Abe wies derlei Behauptungen zurück. "Mir ist bewusst, dass einige Leute vermuten, dass Japan die Zahlen verheimlicht, aber ich glaube, dass das nicht stimmt", sagte er laut "Time". "Wenn es eine Vertuschung gibt, wird sich das in der Zahl der Todesfälle zeigen." Dass in Japan bislang so wenige Tests auf das Coronavirus erfolgten, hängt wohl mit der Strategie der Regierung zusammen. Experten konzentrierten sich auf Cluster, und versuchten Infektionswege zu verfolgen, anstatt viele Personen zu testen. Laut einer aktuellen Richtlinie gilt diese Maßgabe weiterhin. Ärzte sollten nur testen, wer mit den Clustern in Verbindung gebracht werden kann und zudem Symptome aufweist. Der "Time" zufolge wird befürchtet, dass bei vermehrten Tests auch vermehrt Betten in den Krankenhäusern benötigt werden. Diese sollen allerdings für Patienten mit starken Beschwerden zurückgehalten werden.
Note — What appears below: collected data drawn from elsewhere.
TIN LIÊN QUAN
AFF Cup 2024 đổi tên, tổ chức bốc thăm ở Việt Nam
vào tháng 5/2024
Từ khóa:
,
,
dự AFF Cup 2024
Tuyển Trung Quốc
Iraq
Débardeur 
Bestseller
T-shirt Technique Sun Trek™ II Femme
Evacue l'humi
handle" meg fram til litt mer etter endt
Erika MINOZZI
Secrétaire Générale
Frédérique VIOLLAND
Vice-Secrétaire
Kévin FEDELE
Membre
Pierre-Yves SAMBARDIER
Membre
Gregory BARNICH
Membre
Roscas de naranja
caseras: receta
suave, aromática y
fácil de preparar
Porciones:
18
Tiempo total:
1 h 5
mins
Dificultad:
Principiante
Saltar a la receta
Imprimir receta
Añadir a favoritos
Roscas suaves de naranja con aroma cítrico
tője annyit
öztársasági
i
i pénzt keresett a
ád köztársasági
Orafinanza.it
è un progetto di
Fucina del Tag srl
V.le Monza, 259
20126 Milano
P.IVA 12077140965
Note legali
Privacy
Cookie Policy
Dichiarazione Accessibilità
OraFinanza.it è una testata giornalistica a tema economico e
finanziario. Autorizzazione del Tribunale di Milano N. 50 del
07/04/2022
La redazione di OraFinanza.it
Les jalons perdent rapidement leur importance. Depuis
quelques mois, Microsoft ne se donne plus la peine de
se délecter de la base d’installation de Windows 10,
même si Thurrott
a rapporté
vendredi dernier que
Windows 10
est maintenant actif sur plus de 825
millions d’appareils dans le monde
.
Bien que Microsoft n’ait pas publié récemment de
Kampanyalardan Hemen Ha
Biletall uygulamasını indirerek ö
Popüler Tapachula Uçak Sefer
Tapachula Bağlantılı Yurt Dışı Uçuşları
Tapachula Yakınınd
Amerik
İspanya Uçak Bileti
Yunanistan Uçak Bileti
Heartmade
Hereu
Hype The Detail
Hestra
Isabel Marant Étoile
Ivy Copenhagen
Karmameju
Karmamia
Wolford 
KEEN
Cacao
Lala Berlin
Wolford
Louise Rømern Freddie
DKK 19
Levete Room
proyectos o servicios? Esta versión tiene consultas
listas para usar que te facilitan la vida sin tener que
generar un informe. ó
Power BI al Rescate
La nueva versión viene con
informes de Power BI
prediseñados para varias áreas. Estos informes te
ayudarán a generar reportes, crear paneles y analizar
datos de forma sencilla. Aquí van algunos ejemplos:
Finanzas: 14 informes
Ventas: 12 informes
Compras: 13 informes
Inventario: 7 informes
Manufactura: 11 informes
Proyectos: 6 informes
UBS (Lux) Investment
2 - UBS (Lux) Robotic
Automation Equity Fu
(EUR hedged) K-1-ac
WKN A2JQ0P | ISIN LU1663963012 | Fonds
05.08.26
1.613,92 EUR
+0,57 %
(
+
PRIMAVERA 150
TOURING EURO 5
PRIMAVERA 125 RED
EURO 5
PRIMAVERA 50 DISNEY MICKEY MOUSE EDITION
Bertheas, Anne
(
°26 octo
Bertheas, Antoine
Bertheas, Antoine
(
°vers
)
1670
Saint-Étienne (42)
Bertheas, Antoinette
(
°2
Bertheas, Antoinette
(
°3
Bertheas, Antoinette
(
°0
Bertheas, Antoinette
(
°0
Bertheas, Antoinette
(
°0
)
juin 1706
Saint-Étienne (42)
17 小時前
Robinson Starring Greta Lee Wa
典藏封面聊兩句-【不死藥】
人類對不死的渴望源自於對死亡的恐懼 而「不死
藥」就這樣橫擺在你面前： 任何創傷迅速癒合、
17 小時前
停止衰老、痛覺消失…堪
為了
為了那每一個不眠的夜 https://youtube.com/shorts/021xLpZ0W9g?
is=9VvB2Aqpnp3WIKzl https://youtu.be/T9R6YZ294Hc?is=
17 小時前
Ebenso ein möglicher Faktor, warum die Zahl der Infizierten in Japan bislang relativ niedrig war: Das Verhalten der meisten Japaner ist ohnehin schon so, wie es in Europa im Kampf gegen das Virus ausgegeben wird. Viele tragen wie selbstverständlich Schutzmasken in der Öffentlichkeit und häufiges Händewaschen ist völlig normal. Grippefälle gab es laut Faz ebenfalls weniger als in den Vorjahren - ein Hinweis darauf, dass die Maßnahmen wirkten.

"Ein langer Kampf"

Nun gebe es jedoch Gründe für Alarmbereitschaft, sagte Abe. Derzeit würden die Fälle massiv steigen, es werde immer schwieriger, das Virus unter Kontrolle zu halten, sagte er laut "Time". Inzwischen sind 1866 Menschen (Stand 29. März) nachweislich infiziert. Grund dafür seien unter anderem eingeschleppte Fälle aus dem Ausland, rund 30 Prozent der Neuinfektionen seien darauf zurückzuführen, so die Faz. Gesundheitsminister Kato warnte bereits: "Wir befürchten eine Situation, in der schwer kranke Patienten sterben, sobald das medizinische System zusammenbricht, und wir müssen diese Situation verhindern."

Genauso wie Europa oder die USA könne auch Japan mit einer dramatischen Situation konfrontiert werden, sagte Abe. Dem Premierminister zufolge sollten die Bürger "auf einen langen Kampf" vorbereitet sein. Einer, der gar nichts mit Sport zu tun hat, auf den sich die Japaner so gefreut hatten.